We organize health camps directly at the schools. All students are examined by paediatricians and general practitioners. If necessary, Back to Life takes care of further treatments up to surgical interventions and pays for the medical costs. Thanks to the Health Camps, we have already been able to help many children who have serious health problems.
Back to Life also has the boys and girls examined by an ophthalmologist. With a kind of outpatient, mobile eye clinic, our team travels or walks with the doctor from school to school in remote areas. There the students are examined for their eyesight. The doctor usually stays one day per school. Glasses are most needed. After the eye test, they are made and handed out to the respective children promptly. Many teachers report that their children’s academic performance improves after they receive glasses.

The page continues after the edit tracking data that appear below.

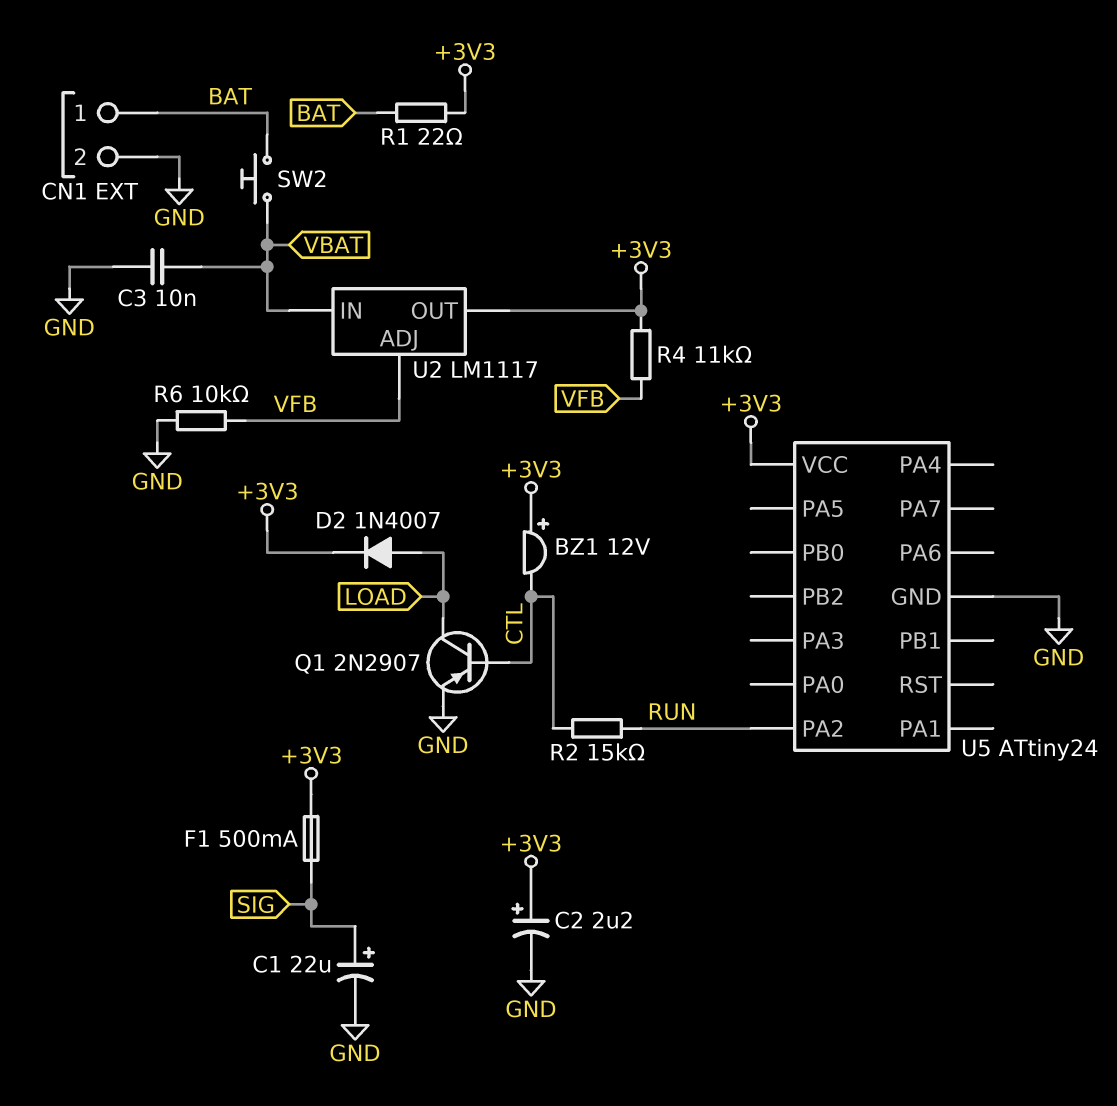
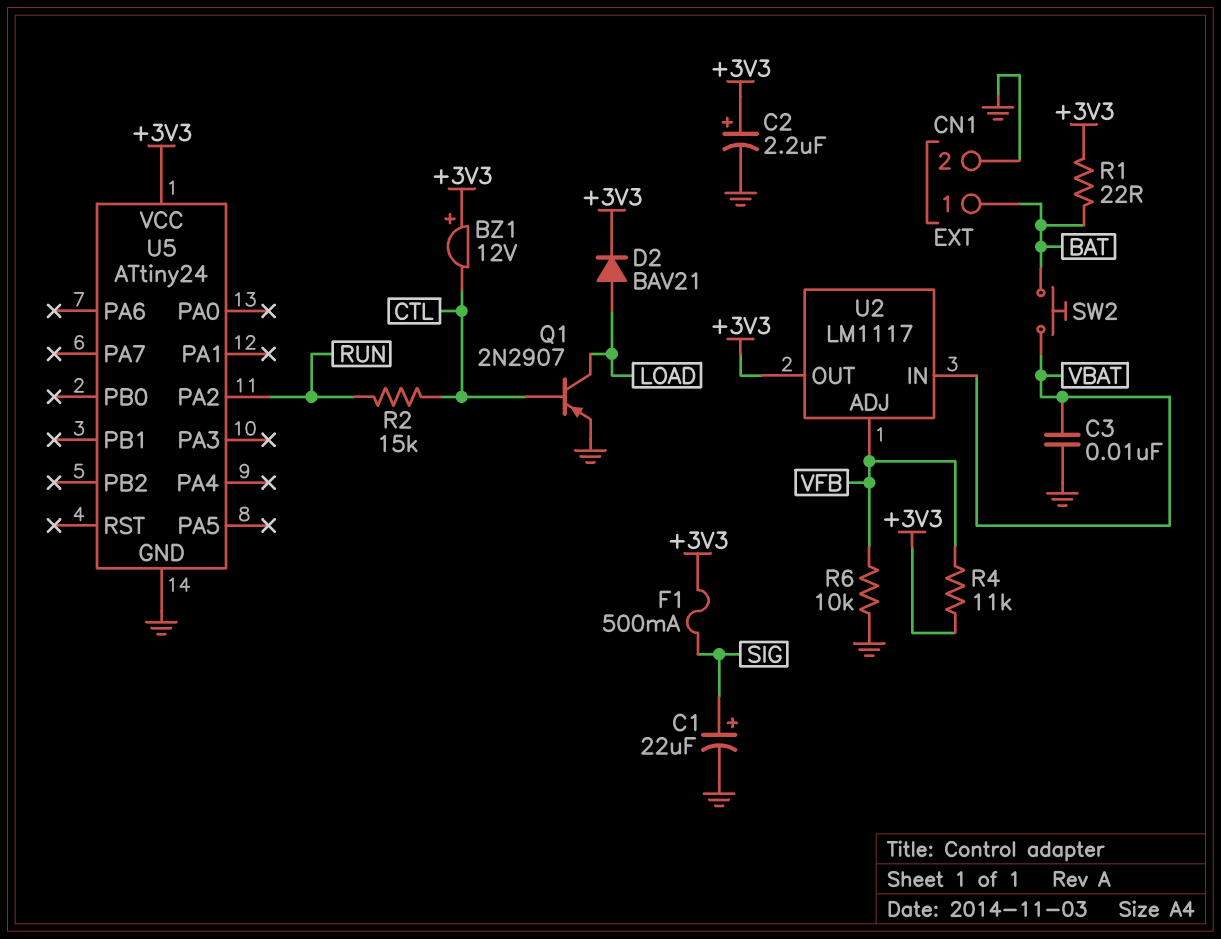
D2: diode 1N4007 (A LOAD, K +3V3) -> diode BAV21 (A LOAD, K +3V3)

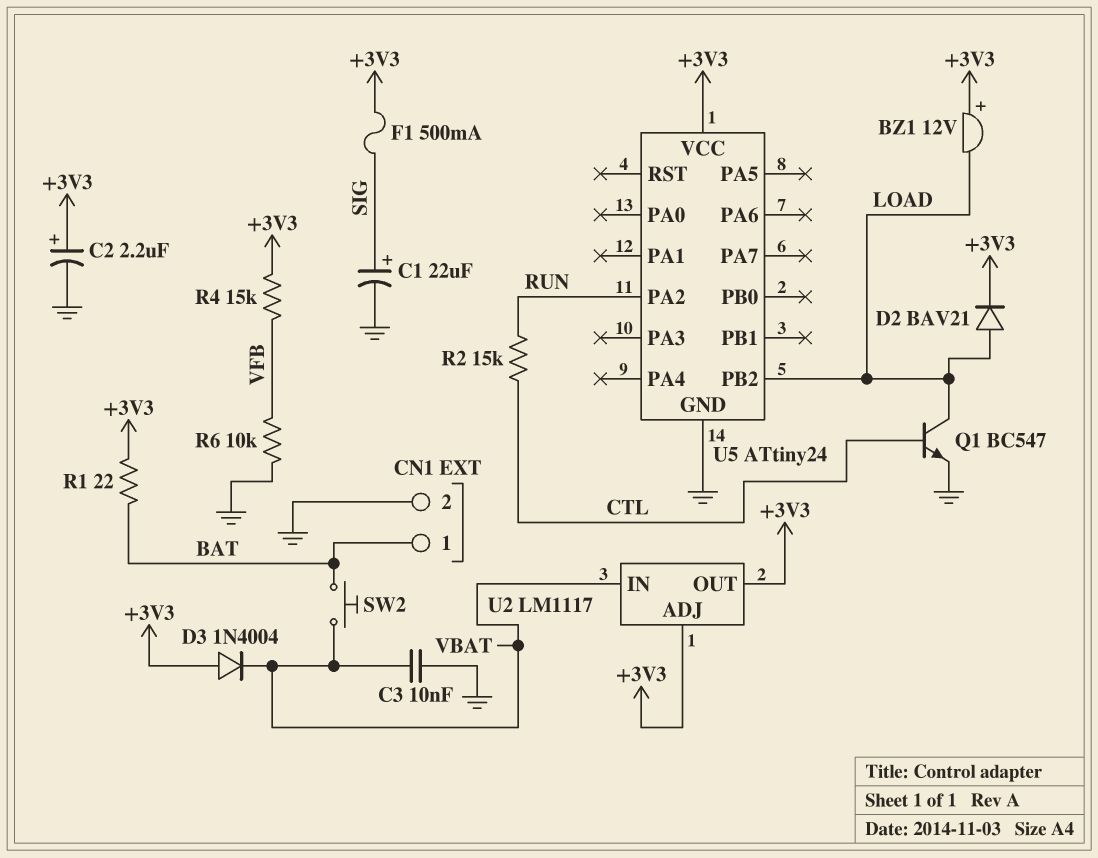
BZ1: buzzer 12V (plus +3V3, minus CTL) -> buzzer 12V (plus +3V3, minus LOAD)
D3: none -> diode 1N4004 (A +3V3, K VBAT)
Q1: PNP 2N2907 (B CTL, C LOAD, E GND) -> NPN BC547 (B CTL, C LOAD, E GND)
R4: 11k (+3V3, VFB) -> 15k (+3V3, VFB)
U2 pin ADJ: VFB -> +3V3
U5 pin PB2: none -> LOAD

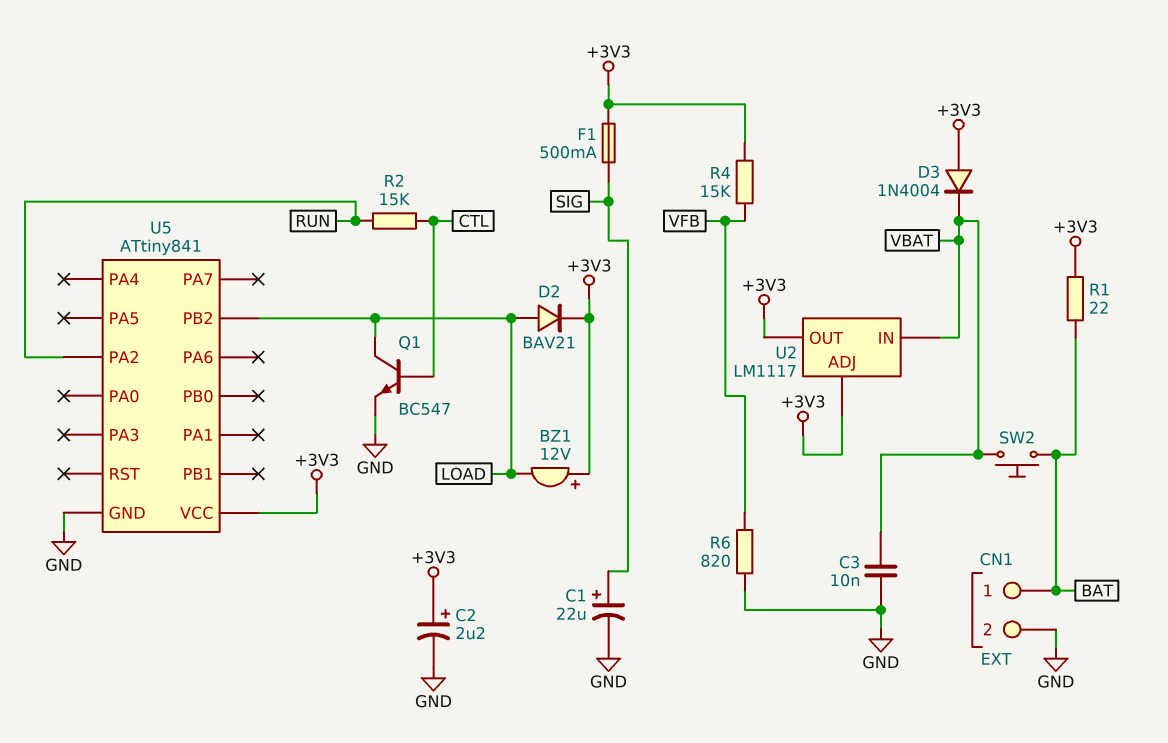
R6: 10k (GND, VFB) -> 820 (GND, VFB)
U5: ATtiny24 -> ATtiny841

Again and again we come across medical emergencies in our project areas, which are literally a matter of life and death and the families simply cannot pay for transport or for urgently needed treatment and therapy. In these cases, Back to Life quickly and effectively organizes escorted transport to the lowlands to a suitable hospital, pays for specialist examinations, surgeries and therapies that are not covered by the government’s free basic health services. Many fortunes turn. Learn more here.
Clean water and sanitation are the basis of our health. In Nepal, millions of people continue to lack access to clean drinking water and improved sanitation, and are suffering the consequences.
Find out more here about water supply, sanitation and hygiene projects from Back to Life.
As long as the people in the mountains don’t have medical help within reach, we bring doctors from the lowlands to where they are so badly needed. In terms of logistics and organization, it is not an easy task for our team to bring the doctors, instruments and medication deep into the high mountains. The health camps are like a lifebelt thrown to the people there. Thank you to our donors who give us the means to do this.